The Ottawa Senators fired back at Ottawa Mayor Jim Watson after he told reporters on Wednesday the NHL team wanted the city to pay for an arena as part of the LeBreton Flats redevelopment.
Senators chief operating officer Nicolas Ruszkowski said Watson's comments were "disappointing and inaccurate."
The dispute between Senators owner Eugene Melnyk and RendezVous LeBreton Group partner John Ruddy made headlines last Thursday when the National Capital Commission said the group needed to resolve their internal issues by January or else the Crown corporation would have to consider other options for LeBreton Flats, west of downtown. The following day, Melnyk filed a $700-million lawsuit against Ruddy and others, saying the joint venture failed because of an "egregious conflict of interest on the part of Trinity (Group) and its principal, John Ruddy."
Watson weighed in on the issue again Wednesday, prompting a response from Ruszkowski.
"At city hall's own urging, the partners in RLG took part in preliminary discussions that were characterized as strictly exploratory," Ruszkowski said. "This was because city hall had not yet received a mandate from Council to officially begin negotiations with RLG at the time. In that context, numerous options for the development of the site were discussed; including, for instance, the adoption of Edmonton's arena development model. When informed that this was impossible, RLG moved on. At no time did (Capital Sports Management Inc., a company owned by Melnyk) or Eugene Melnyk demand the city build an arena."
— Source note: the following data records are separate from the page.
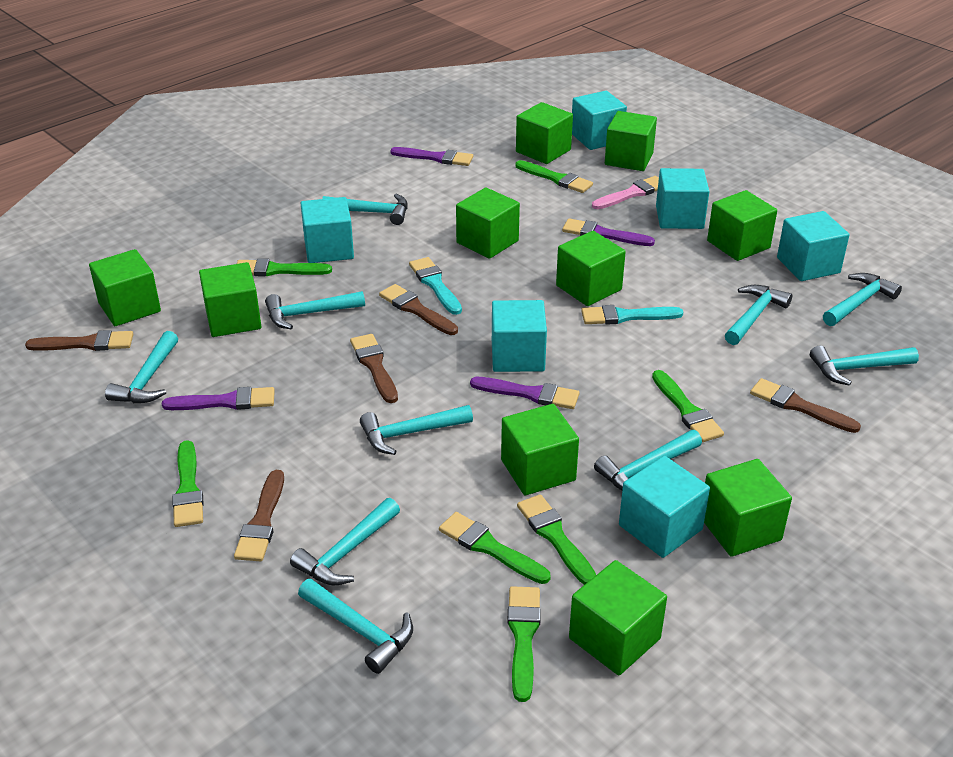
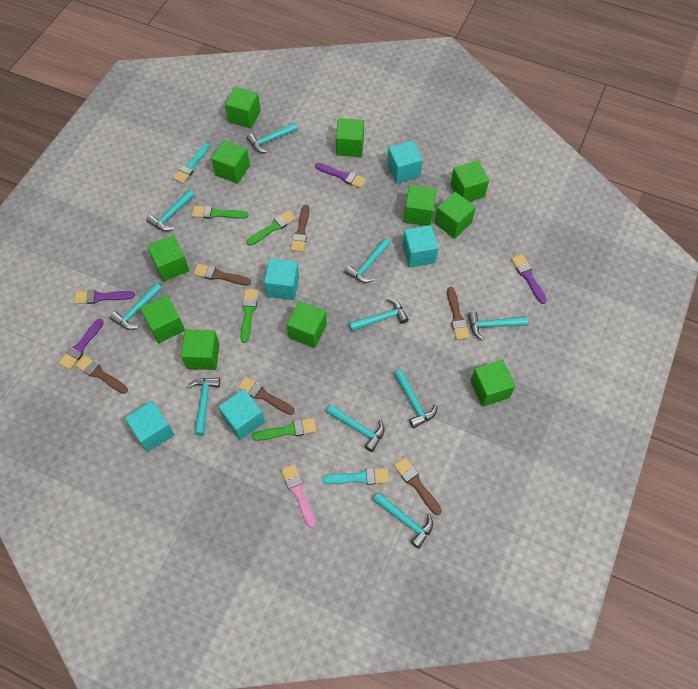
brown brush: 5 -> 6
green brush: 7 -> 4
green cube: 10 -> 11
turquoise cube: 6 -> 5

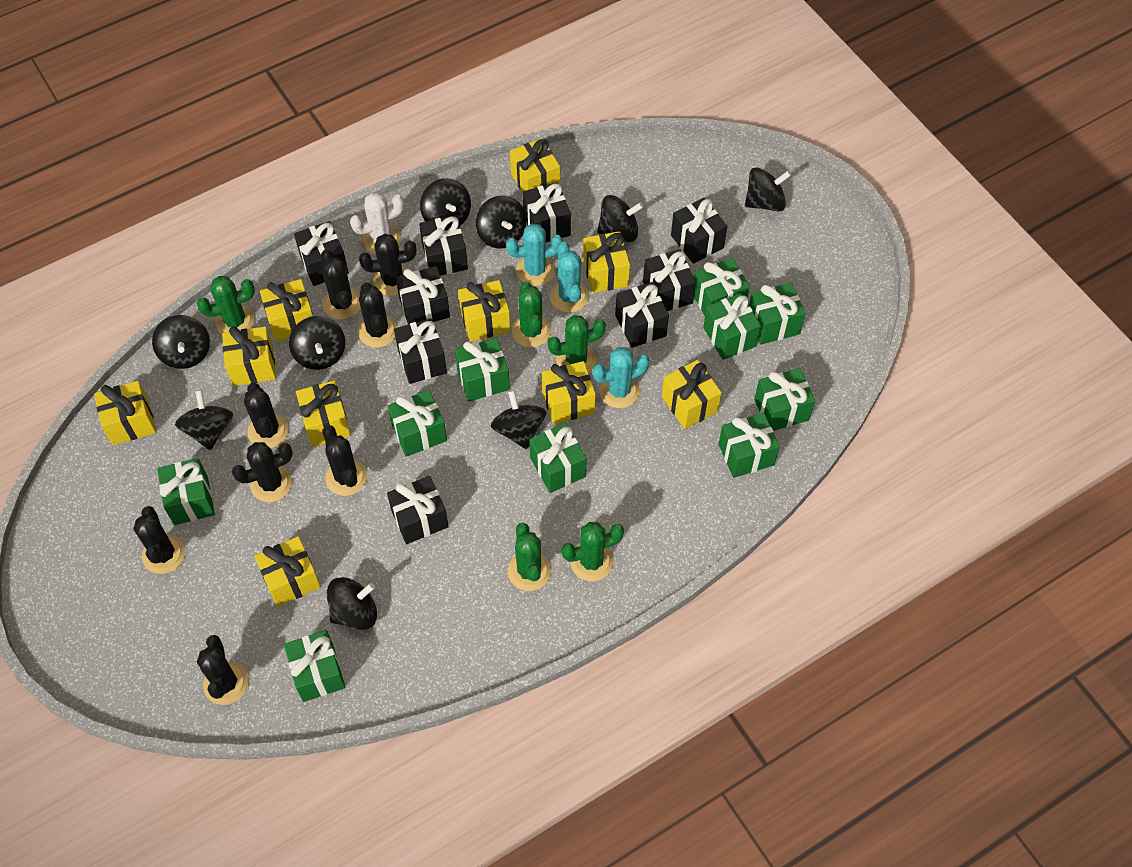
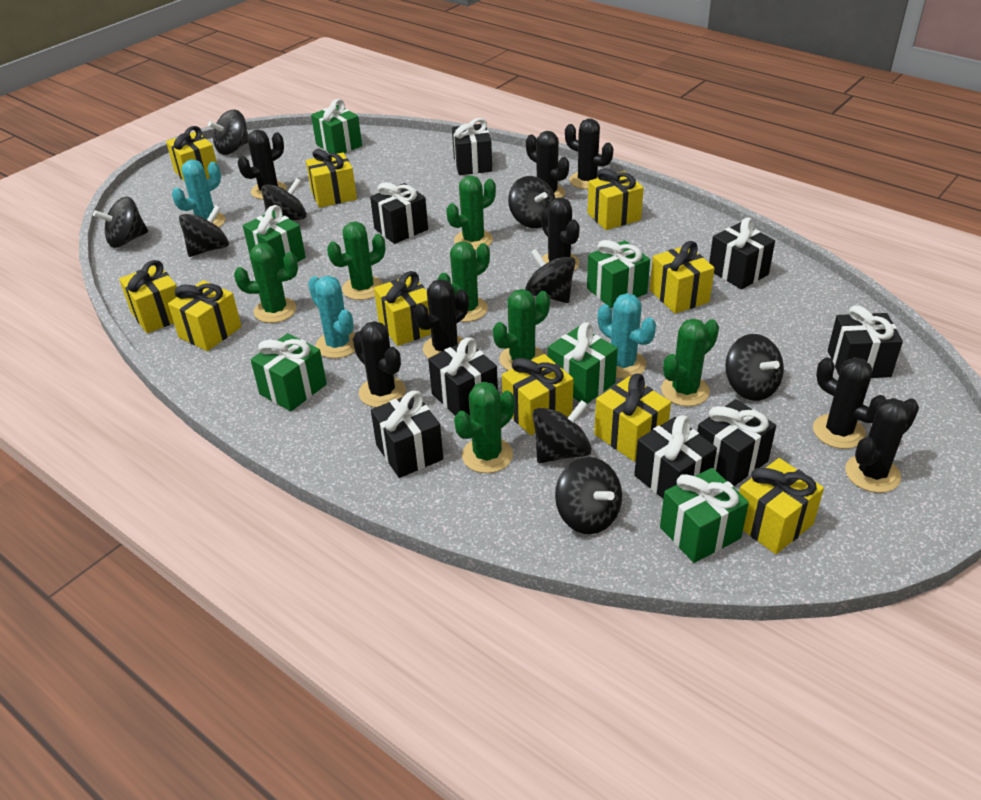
black gift: 9 -> 8
green cactus: 5 -> 7
green gift: 10 -> 6
white cactus: 1 -> 0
Ottawa’s Economic Outlook in 2017 featured a keynote address the key figures involved in Edmonton’s public-private partnership to build a new home for the Oilers hockey team. Edmonton’s point man on its publicly subsidized arena, Rick Daviss, told OBJ ahead of the annual event that it’s a tough sell to taxpayers but he believes major sports venues have the ability to breathe new life into a city’s economy.
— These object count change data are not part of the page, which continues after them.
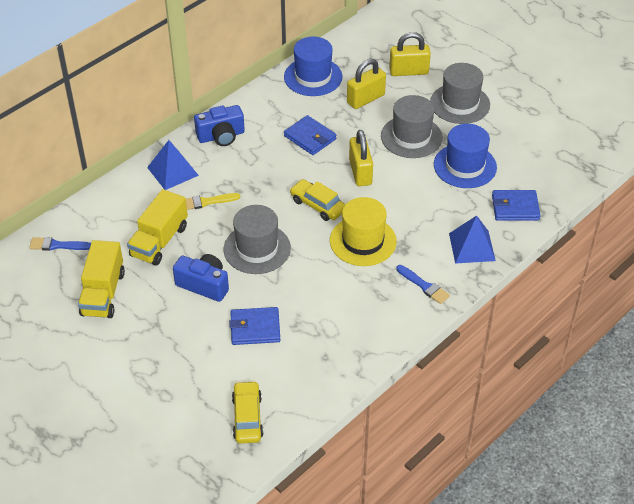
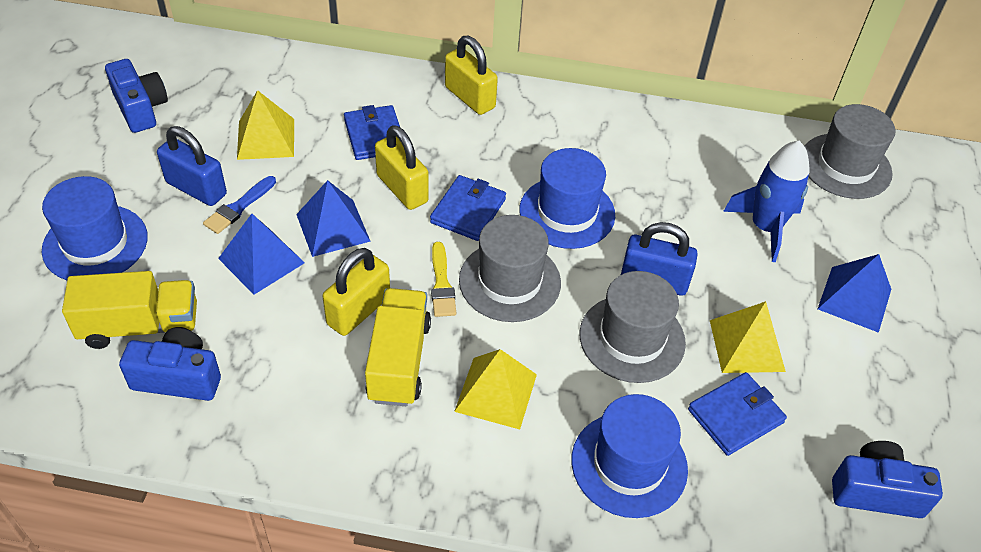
blue brush: 2 -> 1
blue camera: 2 -> 3
blue hat: 2 -> 3
blue padlock: 0 -> 2
blue pyramid: 2 -> 3
blue rocket: 0 -> 1
yellow car: 2 -> 0
yellow hat: 1 -> 0
yellow pyramid: 0 -> 3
Ruszkowski also brought up the last major stadium issue in Ottawa, the development of Lansdowne Park. The area includes TD Place, home of the five-year-old CFL Redblacks, of which Ruddy is a part owner.
"It is worth noting that the mayor's remarks suggest a double standard. While he is adamant that government support will not be extended to build an NHL arena, during his tenure as mayor, he has supported the City of Ottawa's funding of roughly half of the redevelopment of Lansdowne Park, at a cost of about $210 million."